Censura prévia; prisões ilegais, inclusive de deputado no exercício do mandato; prisão e exílio de jornalistas por delitos de opinião; bloqueio de redes sociais e de contas bancárias de empresários e apoiadores de determinada corrente política, com base apenas em notícias veiculadas na mídia; desmonetização de canais na internet; multas processuais absurdas sem previsão legal; bloqueio de conta-salário de deputado e de sua esposa advogada; proibição de advogados de terem vista aos autos dos processos; essas são apenas algumas das ilegalidades que vêm sendo praticadas pelo STF, em atos patentes de abuso de autoridade e de violação da lei da magistratura. O próprio ministro Alexandre de Moraes confessou recentemente, em entrevista a um cabal de televisão, que intencionalmente violou a constituição e as leis processuais penais devido “à omissão da Polícia Federal” e para “garantir a democracia”. Se isto não é conduta passível de impedimento e até mesmo de processo criminal, não sei mais o que possa ser.

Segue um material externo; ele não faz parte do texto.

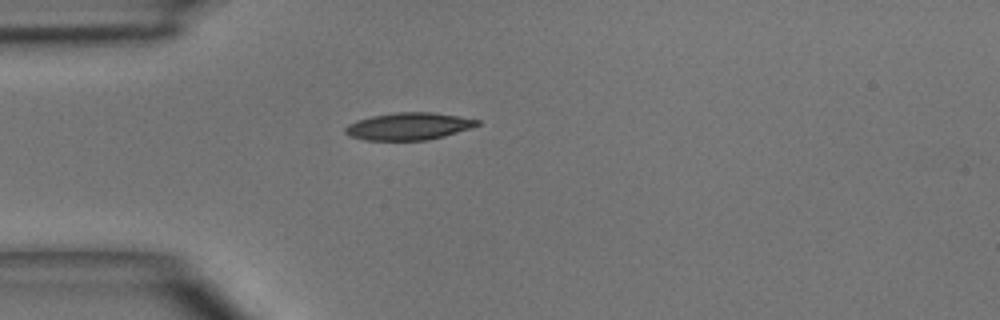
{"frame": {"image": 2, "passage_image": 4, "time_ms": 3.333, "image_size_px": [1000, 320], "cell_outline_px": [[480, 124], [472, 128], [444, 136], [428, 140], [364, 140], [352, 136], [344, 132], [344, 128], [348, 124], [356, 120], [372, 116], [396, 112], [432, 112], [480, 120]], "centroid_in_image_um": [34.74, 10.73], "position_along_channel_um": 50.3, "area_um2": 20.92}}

O mais grave de todo esse aspecto é que a violação da segurança jurídica pela cúpula do poder judiciário incentiva toda e estrutura judicial inferior e a própria Administração Pública a seguir o exemplo.
Sem liberdade e sem segurança jurídica nenhuma nação se torna próspera. Essa lição tão antiga parece que cada vez mais vai sendo esquecida pelos ministros “iluministas” do STF, para os quais as leis positivadas e as estruturas sociais consolidadas não podem ser obstáculos para suas decisões “progressistas”, “racionais” e acima de qualquer escrutínio da sociedade.
Claude Pasteur de Andrade Faria ,Eng. Eletricista e Advogado, Crea-SC 8.958-4 / OAB-SC 27. 253, Ex-presidente da Associação Catarinense de Engenheiros, Ex-procurador chefe do Crea-SC.
Boa noite:
Esta verve pela escrita, com posições claras e inteligíveis, o Claude trás do seu pai Dr. Osmard Faria, o qual não tive o privilégio de conhecer pessoalmente mas intimamente através dos livros de sua autoria.
Tenho profunda admiração e respeito pelo Claude e ser seu amigo, é um privilégio.
Este texto é o resumo da ópera bufa que somos obrigados a assistir!
Parabéns Claude e obrigado por nos emprestares a tua inteligência.